» **Your instructions**: Since the copy must hold text only, transcribe the data below exactly and omit the images.

[Records supplied]

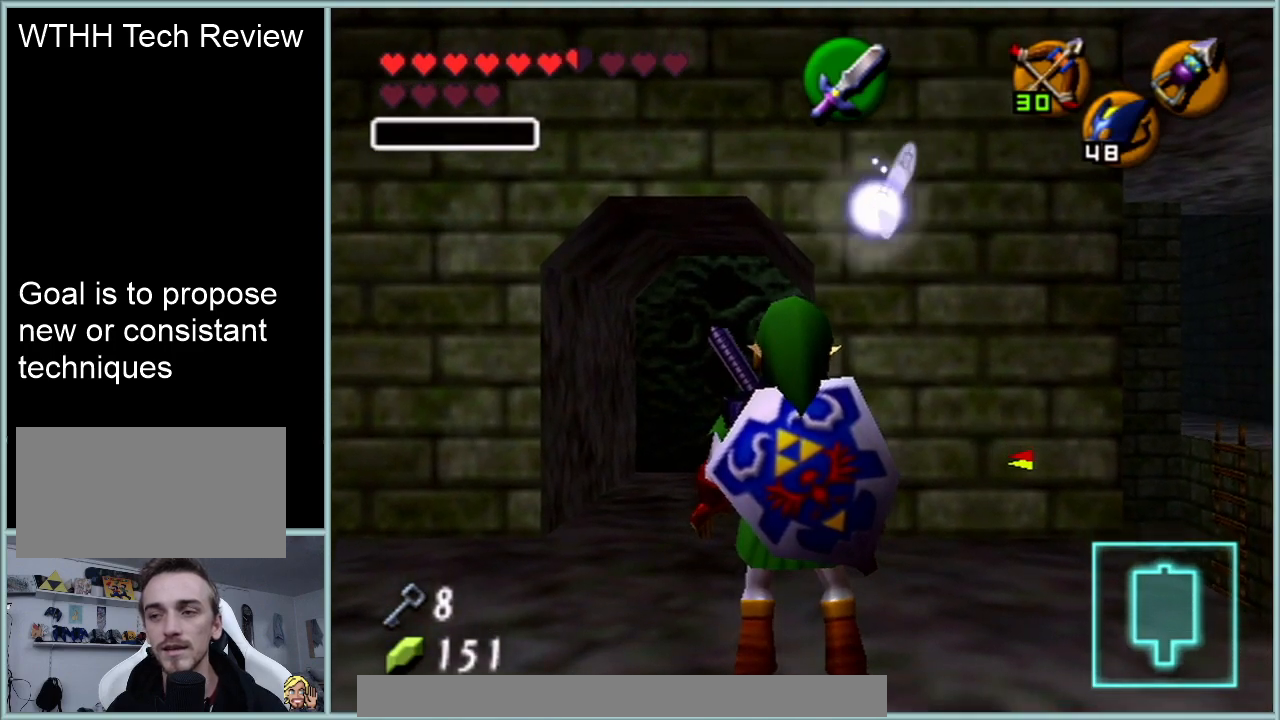
{"buttons": [], "left_stick": "center", "events": []}
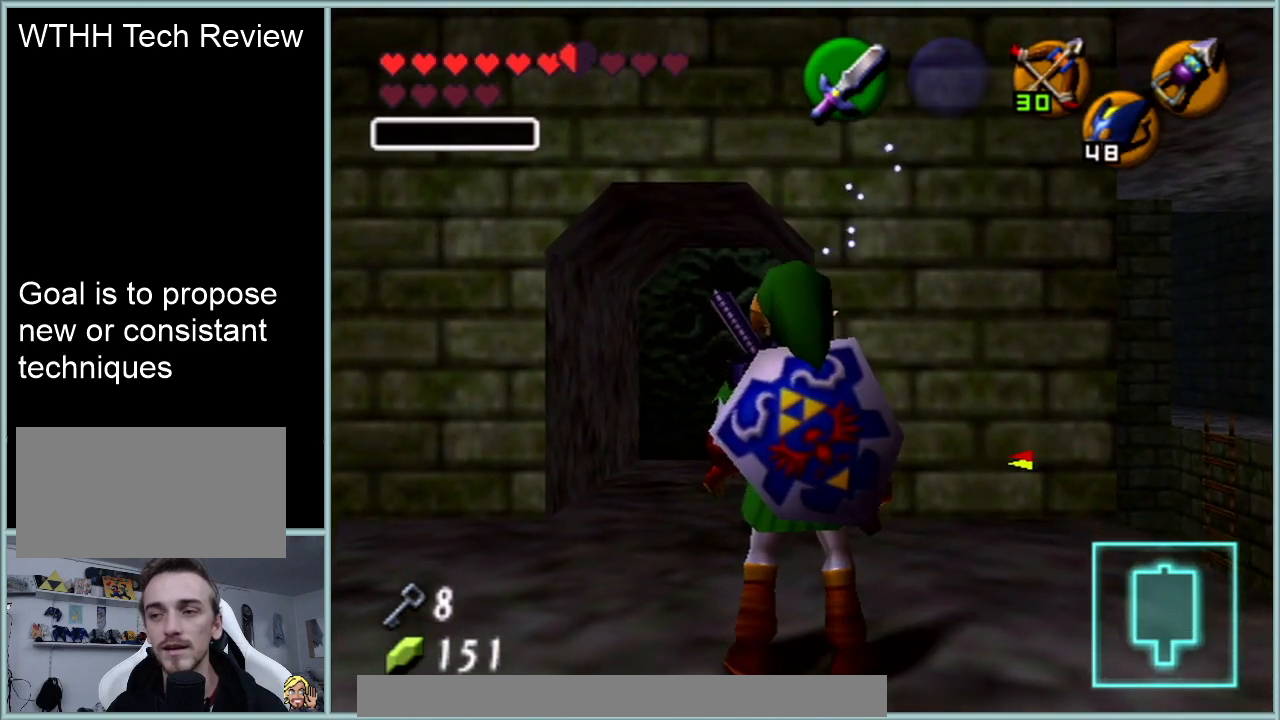
{"buttons": [], "left_stick": "center", "events": []}
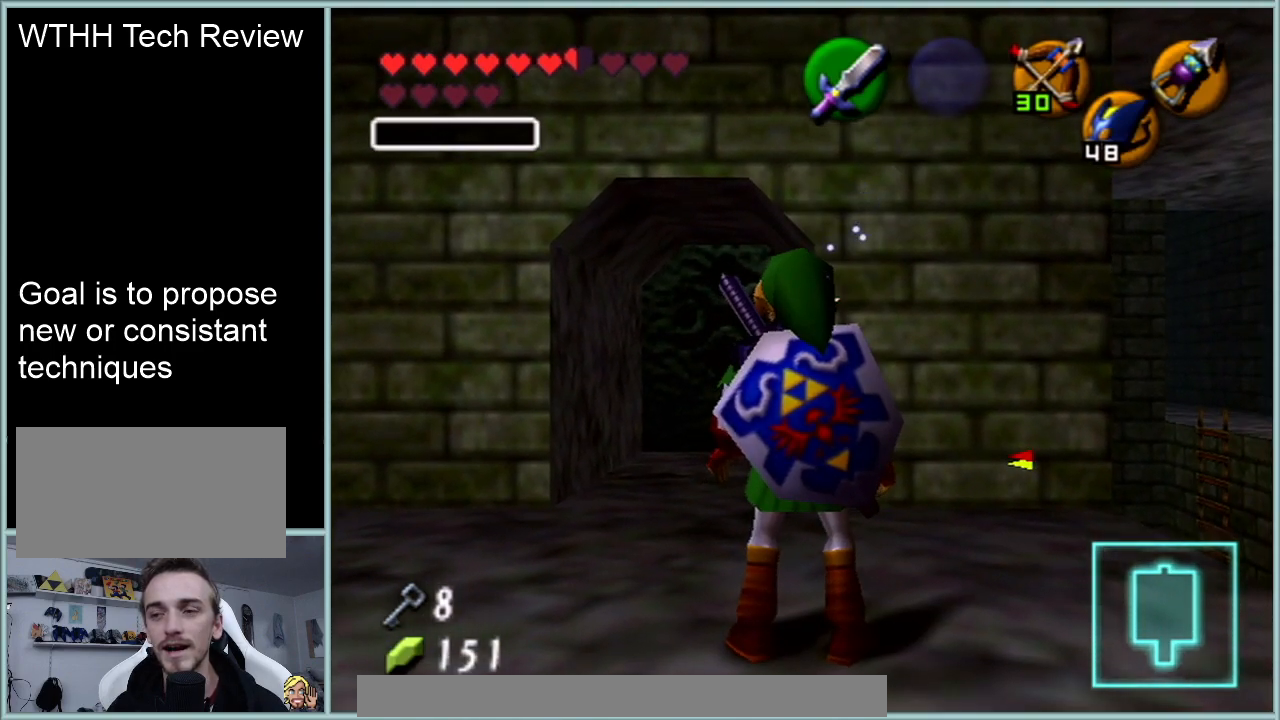
{"buttons": [], "left_stick": "center", "events": []}
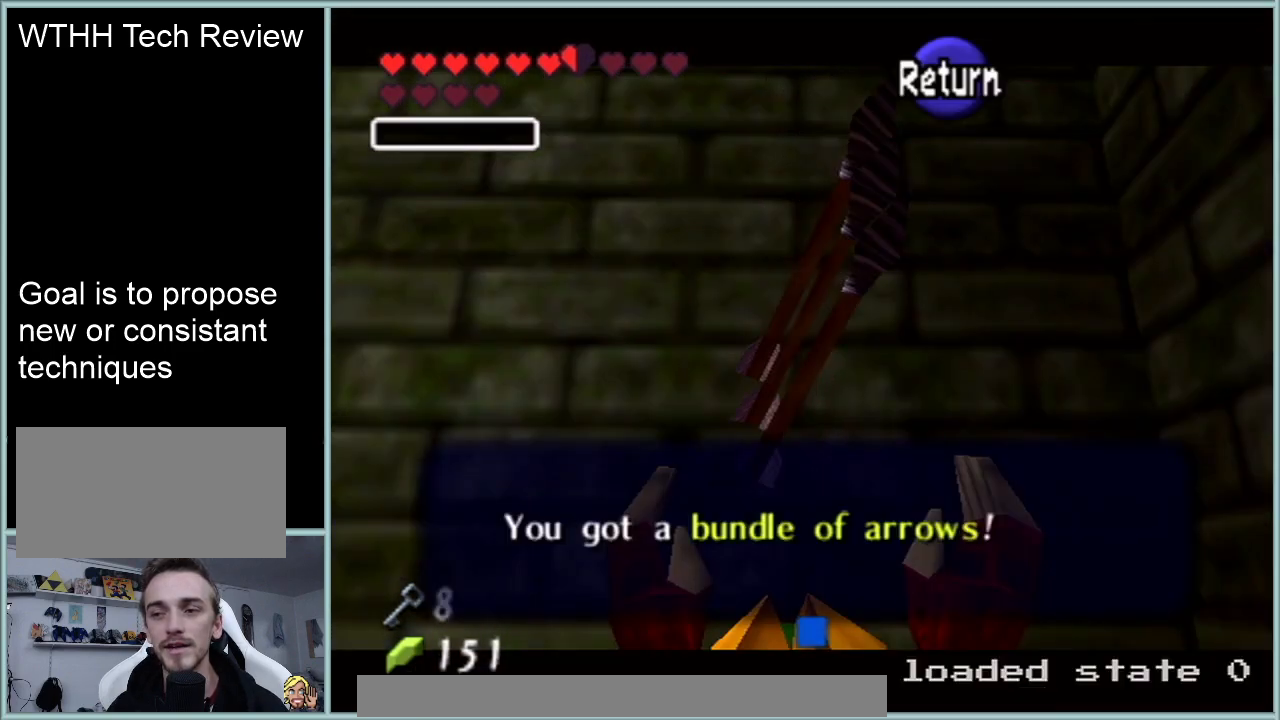
{"buttons": [], "left_stick": "center", "events": []}
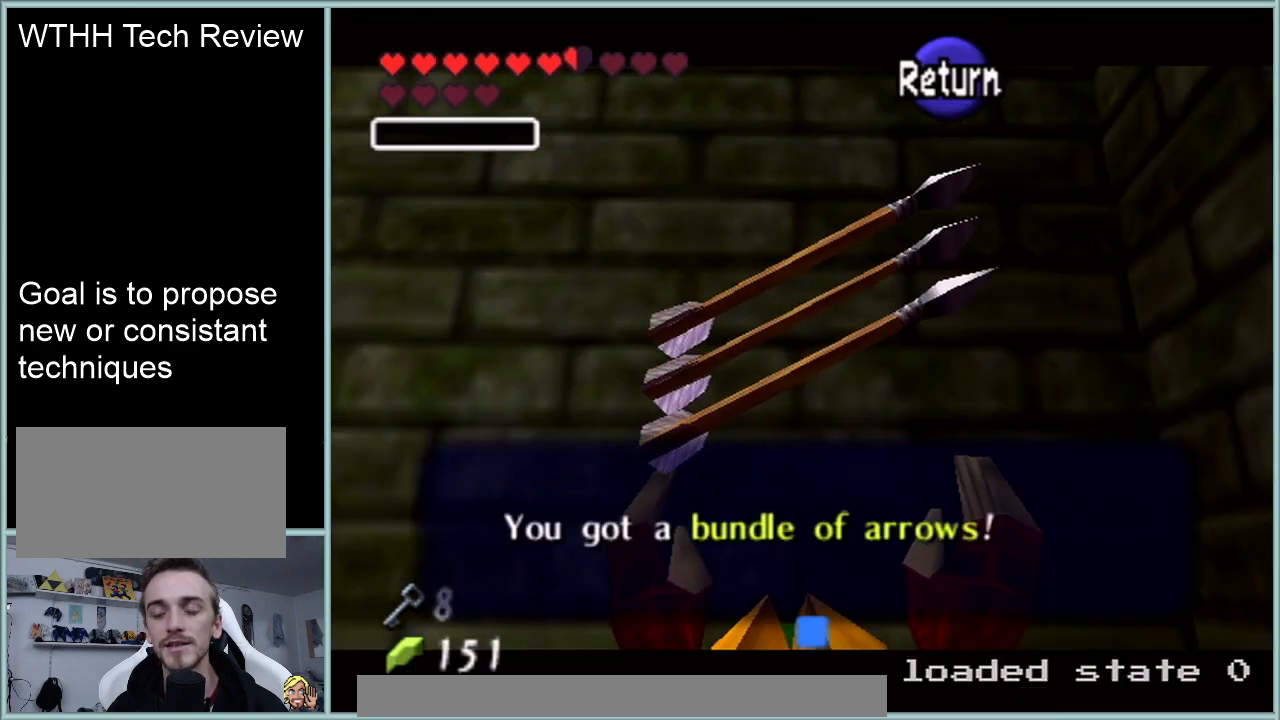
{"buttons": [], "left_stick": "center", "events": []}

[/Records supplied]

» **Task response**:
{"buttons": [], "left_stick": "center", "events": []}
{"buttons": [], "left_stick": "center", "events": []}
{"buttons": [], "left_stick": "center", "events": []}
{"buttons": [], "left_stick": "center", "events": []}
{"buttons": [], "left_stick": "center", "events": []}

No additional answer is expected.